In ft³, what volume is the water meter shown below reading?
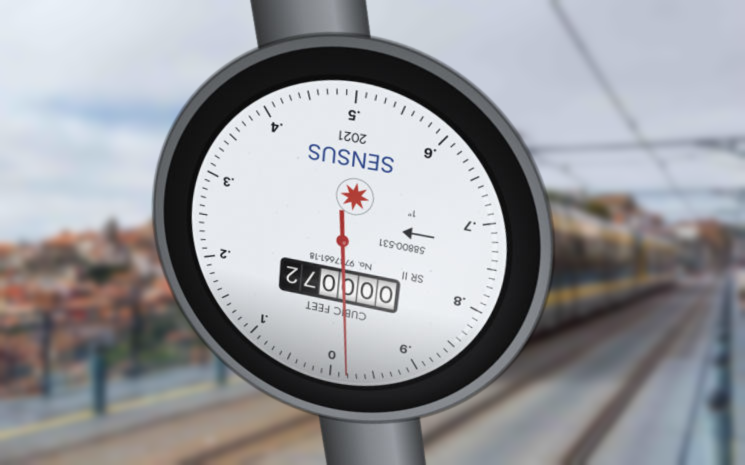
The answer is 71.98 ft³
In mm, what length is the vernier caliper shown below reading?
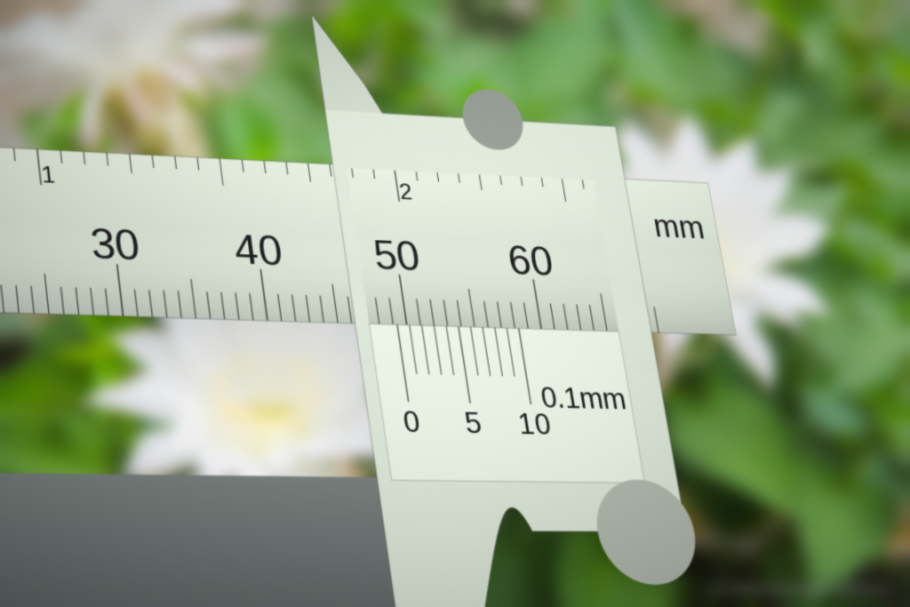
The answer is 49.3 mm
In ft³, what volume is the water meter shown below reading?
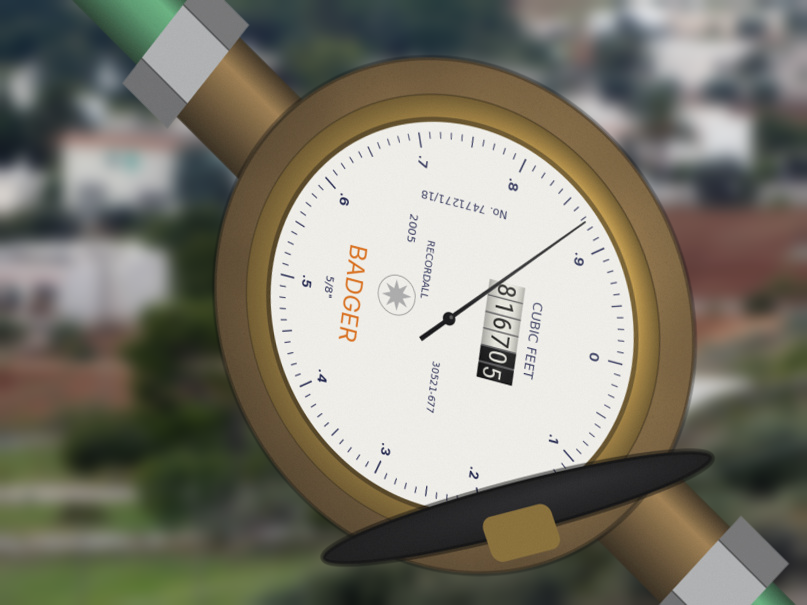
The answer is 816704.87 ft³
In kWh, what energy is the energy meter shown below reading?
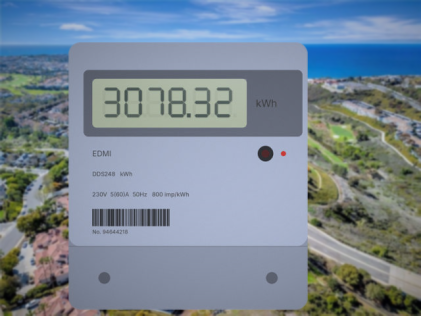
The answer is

...

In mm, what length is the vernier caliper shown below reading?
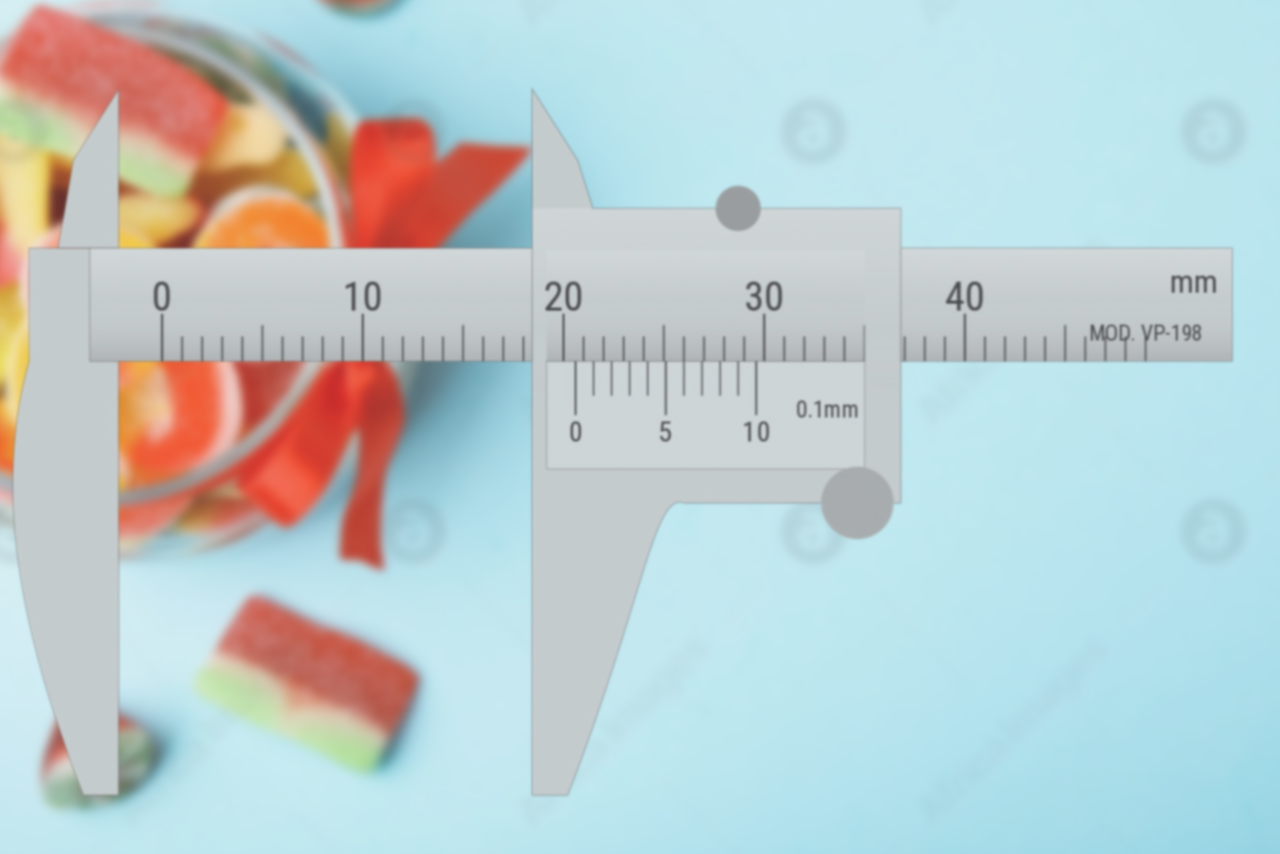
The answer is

==

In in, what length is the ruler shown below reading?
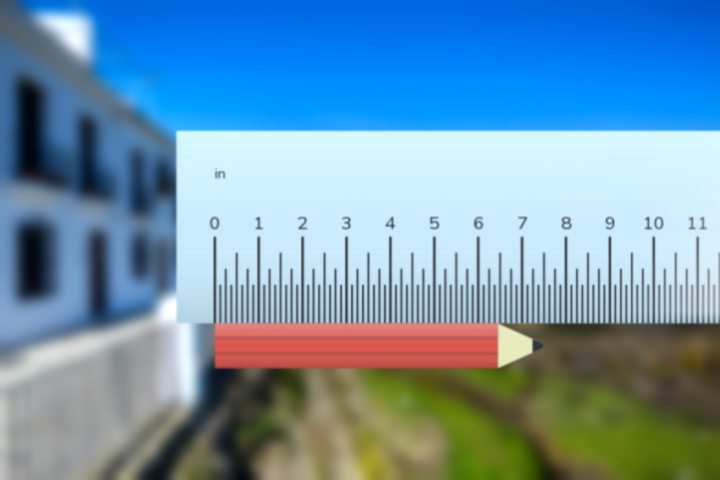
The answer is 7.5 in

* _Problem details_: Gather every line in the listing above that contains the word "answer", and copy each one in full.

* _Exercise result_:
The answer is 71.98 ft³
The answer is 49.3 mm
The answer is 816704.87 ft³
The answer is
The answer is
The answer is 7.5 in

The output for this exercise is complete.